**データ一覧:**
- - -
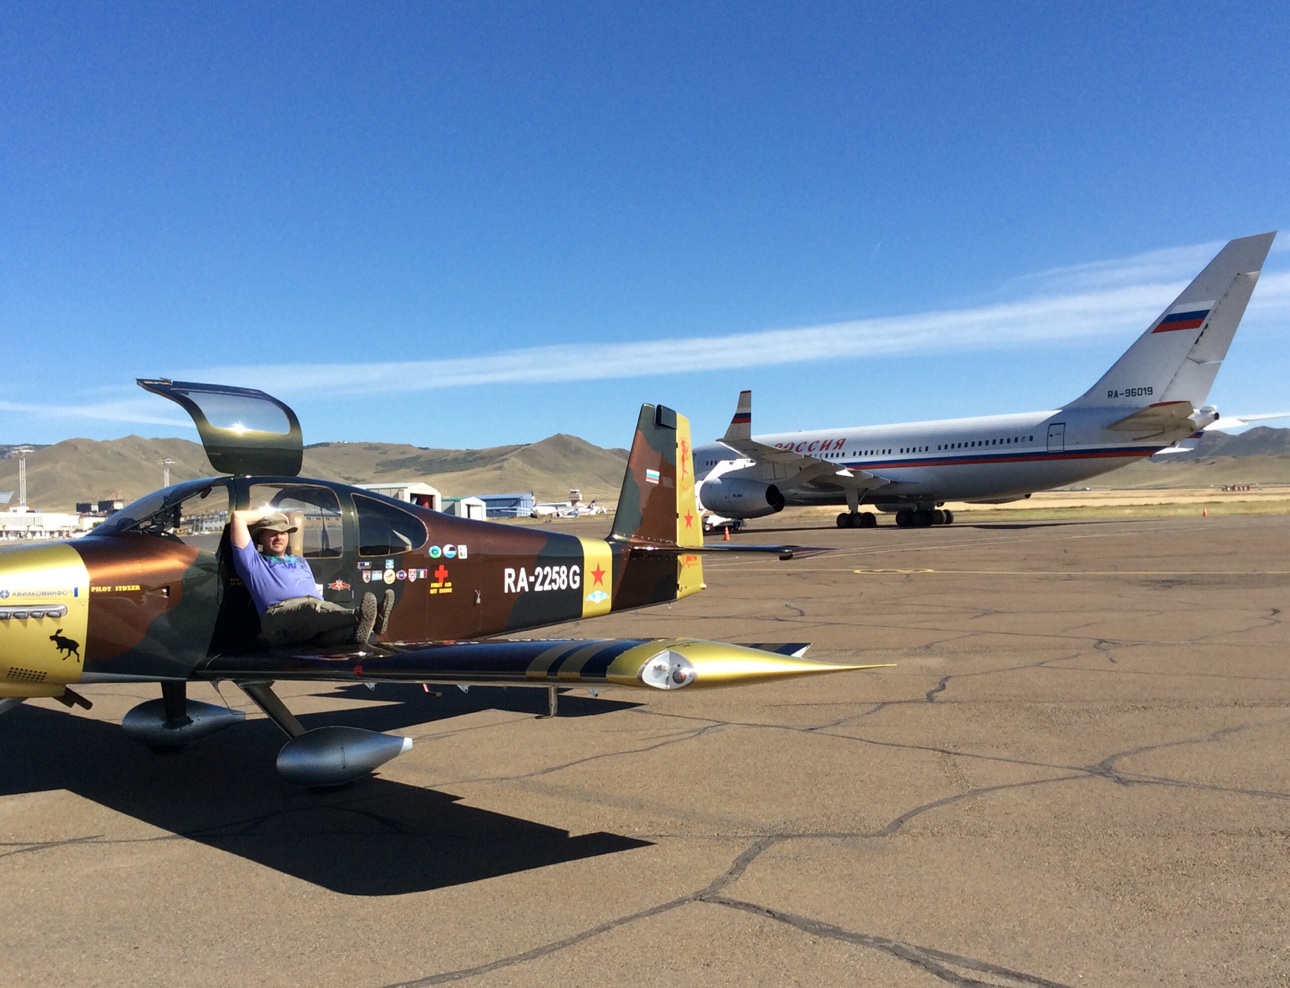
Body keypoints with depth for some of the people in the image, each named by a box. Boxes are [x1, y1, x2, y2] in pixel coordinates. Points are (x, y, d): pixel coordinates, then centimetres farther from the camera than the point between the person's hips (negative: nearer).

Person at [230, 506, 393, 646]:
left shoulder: (300, 562, 40)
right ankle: (358, 616, -65)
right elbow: (237, 517, 15)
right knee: (311, 609, -39)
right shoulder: (253, 561, 23)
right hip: (280, 617, -6)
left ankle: (355, 631, -64)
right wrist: (269, 512, 30)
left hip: (316, 611, 6)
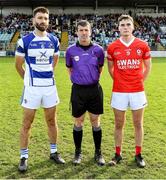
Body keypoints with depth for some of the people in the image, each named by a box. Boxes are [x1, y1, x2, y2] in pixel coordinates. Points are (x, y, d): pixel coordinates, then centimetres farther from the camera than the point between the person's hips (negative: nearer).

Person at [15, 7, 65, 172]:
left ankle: (54, 152, 28)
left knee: (52, 121, 12)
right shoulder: (24, 41, -7)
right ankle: (24, 157, 15)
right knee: (27, 123, 3)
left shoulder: (54, 41, 4)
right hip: (32, 87, -3)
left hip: (50, 86, 4)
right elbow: (18, 65, 3)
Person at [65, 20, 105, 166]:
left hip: (94, 89, 0)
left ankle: (98, 152, 23)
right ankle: (78, 152, 25)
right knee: (78, 122, 9)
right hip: (78, 90, 0)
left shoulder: (98, 50, -2)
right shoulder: (71, 50, -1)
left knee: (95, 122, 9)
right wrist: (77, 80, 9)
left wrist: (93, 80, 10)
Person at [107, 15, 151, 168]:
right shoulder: (112, 47, -1)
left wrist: (140, 81, 7)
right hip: (119, 92, 0)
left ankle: (138, 155, 24)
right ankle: (118, 154, 24)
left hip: (137, 91, 0)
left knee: (138, 124, 9)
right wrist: (119, 81, 8)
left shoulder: (143, 45, -1)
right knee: (119, 124, 9)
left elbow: (148, 67, 11)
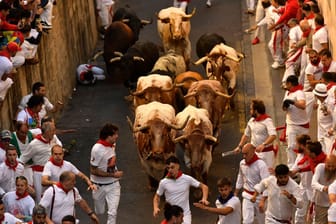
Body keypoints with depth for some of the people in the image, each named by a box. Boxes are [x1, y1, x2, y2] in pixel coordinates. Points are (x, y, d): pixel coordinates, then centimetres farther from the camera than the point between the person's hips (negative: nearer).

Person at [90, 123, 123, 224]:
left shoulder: (112, 145, -3)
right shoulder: (97, 149, -25)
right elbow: (93, 170, -22)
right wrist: (113, 175, -23)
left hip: (113, 185, 4)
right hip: (100, 186, -4)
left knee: (112, 212, -5)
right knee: (99, 212, 15)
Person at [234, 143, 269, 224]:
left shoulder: (261, 165, -21)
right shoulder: (242, 163, -3)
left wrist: (262, 201, -33)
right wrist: (235, 194, 19)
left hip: (259, 197, -4)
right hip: (247, 196, 4)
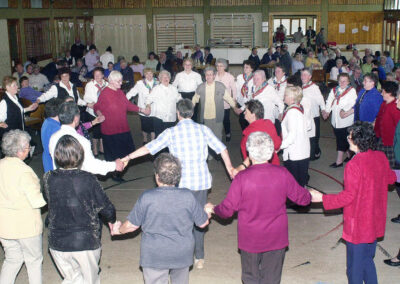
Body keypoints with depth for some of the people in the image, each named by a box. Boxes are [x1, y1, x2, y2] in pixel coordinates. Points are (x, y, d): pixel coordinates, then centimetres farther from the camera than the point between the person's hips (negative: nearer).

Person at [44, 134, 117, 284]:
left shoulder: (48, 179, -9)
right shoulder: (87, 179, -17)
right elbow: (107, 209, -9)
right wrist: (111, 220, 13)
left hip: (57, 243, 3)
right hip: (86, 242, -3)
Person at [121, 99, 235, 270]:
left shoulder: (171, 132, -5)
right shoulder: (203, 129, 2)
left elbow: (149, 148, -3)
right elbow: (221, 148, 8)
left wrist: (128, 157, 7)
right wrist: (230, 168, 21)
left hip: (182, 182, -2)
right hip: (202, 180, 2)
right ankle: (199, 258, 20)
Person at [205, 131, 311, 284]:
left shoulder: (242, 177, -20)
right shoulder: (282, 173, -13)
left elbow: (227, 210, -13)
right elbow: (302, 198, -1)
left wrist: (212, 209, 8)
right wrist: (310, 195, 23)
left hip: (250, 239, -2)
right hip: (276, 238, 2)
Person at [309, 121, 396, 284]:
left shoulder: (354, 165, -26)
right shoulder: (381, 157, -4)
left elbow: (349, 196, -25)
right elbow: (391, 179, 14)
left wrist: (322, 198, -17)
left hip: (358, 224, -7)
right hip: (375, 222, 7)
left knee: (355, 267, 9)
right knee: (367, 261, 24)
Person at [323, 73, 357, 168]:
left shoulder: (351, 91, -2)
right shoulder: (334, 90, 14)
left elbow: (351, 103, -14)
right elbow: (329, 101, 9)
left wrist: (344, 110, -28)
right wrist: (326, 111, -5)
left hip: (345, 120, -6)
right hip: (335, 120, 6)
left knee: (342, 140, -4)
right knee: (339, 138, 12)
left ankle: (339, 161, -1)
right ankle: (349, 155, 30)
- - -
**やること:** 上のデータをすべて、一字も変えずに書き写す。画像は解答に入れない。

**解答:**
Body keypoints with depth for some of the people in the image, each named by a box. Boxes are [x1, y1, x2, y2] in pixel coordinates. Points are (x, y, d): pixel coordinates, then centimetres farther from the camera than the point between the person's hips (negative: nearer).

Person at [230, 506, 393, 646]:
left shoulder: (300, 562, 40)
right ankle: (358, 616, -65)
right elbow: (237, 517, 15)
right knee: (311, 609, -39)
right shoulder: (253, 561, 23)
right hip: (280, 617, -6)
left ankle: (355, 631, -64)
right wrist: (269, 512, 30)
left hip: (316, 611, 6)
Body keypoints with depth for some of the people in the image, each named by a box. Boxes are [x1, y1, x2, y2] in pixel coordinates. Points are (x, y, d): pixel coordinates, then centimetres farther from the camera than the point between the person's hips (negative: nearer).

Person at [15, 7, 65, 172]:
left ankle: (54, 152, 28)
left knee: (52, 121, 12)
right shoulder: (24, 41, -7)
right ankle: (24, 157, 15)
right knee: (27, 123, 3)
left shoulder: (54, 41, 4)
right hip: (32, 87, -3)
left hip: (50, 86, 4)
right elbow: (18, 65, 3)
Person at [65, 20, 105, 166]:
left hip: (94, 89, 0)
left ankle: (98, 152, 23)
right ankle: (78, 152, 25)
right knee: (78, 122, 9)
right hip: (78, 90, 0)
left shoulder: (98, 50, -2)
right shoulder: (71, 50, -1)
left knee: (95, 122, 9)
right wrist: (77, 80, 9)
left wrist: (93, 80, 10)
Person at [107, 15, 151, 168]:
right shoulder: (112, 47, -1)
left wrist: (140, 81, 7)
right hip: (119, 92, 0)
left ankle: (138, 155, 24)
right ankle: (118, 154, 24)
left hip: (137, 91, 0)
left knee: (138, 124, 9)
right wrist: (119, 81, 8)
left shoulder: (143, 45, -1)
right knee: (119, 124, 9)
left elbow: (148, 67, 11)
Body keypoints with depth for some of the people in the image, each named by a box. Boxes are [x1, y1, x2, y2] in pixel coordinates. Points are (x, y, d): pixel coordinates, then centimetres farther from the camera than the point between the person's hips (negative: nearer).

Person at [90, 123, 123, 224]:
left shoulder: (112, 145, -3)
right shoulder: (97, 149, -25)
right elbow: (93, 170, -22)
right wrist: (113, 175, -23)
left hip: (113, 185, 4)
right hip: (100, 186, -4)
left knee: (112, 212, -5)
right knee: (99, 212, 15)
Person at [234, 143, 269, 224]:
left shoulder: (261, 165, -21)
right shoulder: (242, 163, -3)
left wrist: (262, 201, -33)
right wrist: (235, 194, 19)
left hip: (259, 197, -4)
right hip: (247, 196, 4)
Body keypoints with depth for some of the people in the image, each named by a box. Boxes are [x1, y1, x2, y2] in pixel coordinates. Points are (x, y, d): pixel coordinates, then centimetres farther from the camera than the point between the person's hips (negative: nearer).

Person at [44, 134, 117, 284]:
left shoulder: (48, 179, -9)
right shoulder: (87, 179, -17)
right elbow: (107, 209, -9)
right wrist: (111, 220, 13)
left hip: (57, 243, 3)
right hip: (86, 242, -3)
Person at [121, 99, 235, 270]:
left shoulder: (171, 132, -5)
right shoulder: (203, 129, 2)
left elbow: (149, 148, -3)
right elbow: (221, 148, 8)
left wrist: (128, 157, 7)
right wrist: (230, 168, 21)
left hip: (182, 182, -2)
right hip: (202, 180, 2)
right ankle: (199, 258, 20)
Person at [205, 131, 311, 284]:
left shoulder: (242, 177, -20)
right shoulder: (282, 173, -13)
left elbow: (227, 210, -13)
right elbow: (302, 198, -1)
left wrist: (212, 209, 8)
right wrist: (310, 195, 23)
left hip: (250, 239, -2)
right hip: (276, 238, 2)
Person at [309, 121, 396, 284]:
left shoulder: (354, 165, -26)
right shoulder: (381, 157, -4)
left elbow: (349, 196, -25)
right elbow: (391, 179, 14)
left wrist: (322, 198, -17)
left hip: (358, 224, -7)
right hip: (375, 222, 7)
left knee: (355, 267, 9)
right knee: (367, 261, 24)
Person at [323, 73, 357, 168]:
left shoulder: (351, 91, -2)
right shoulder: (334, 90, 14)
left elbow: (351, 103, -14)
right elbow: (329, 101, 9)
left wrist: (344, 110, -28)
right wrist: (326, 111, -5)
left hip: (345, 120, -6)
right hip: (335, 120, 6)
left knee: (342, 140, -4)
right knee: (339, 138, 12)
left ankle: (339, 161, -1)
right ankle: (349, 155, 30)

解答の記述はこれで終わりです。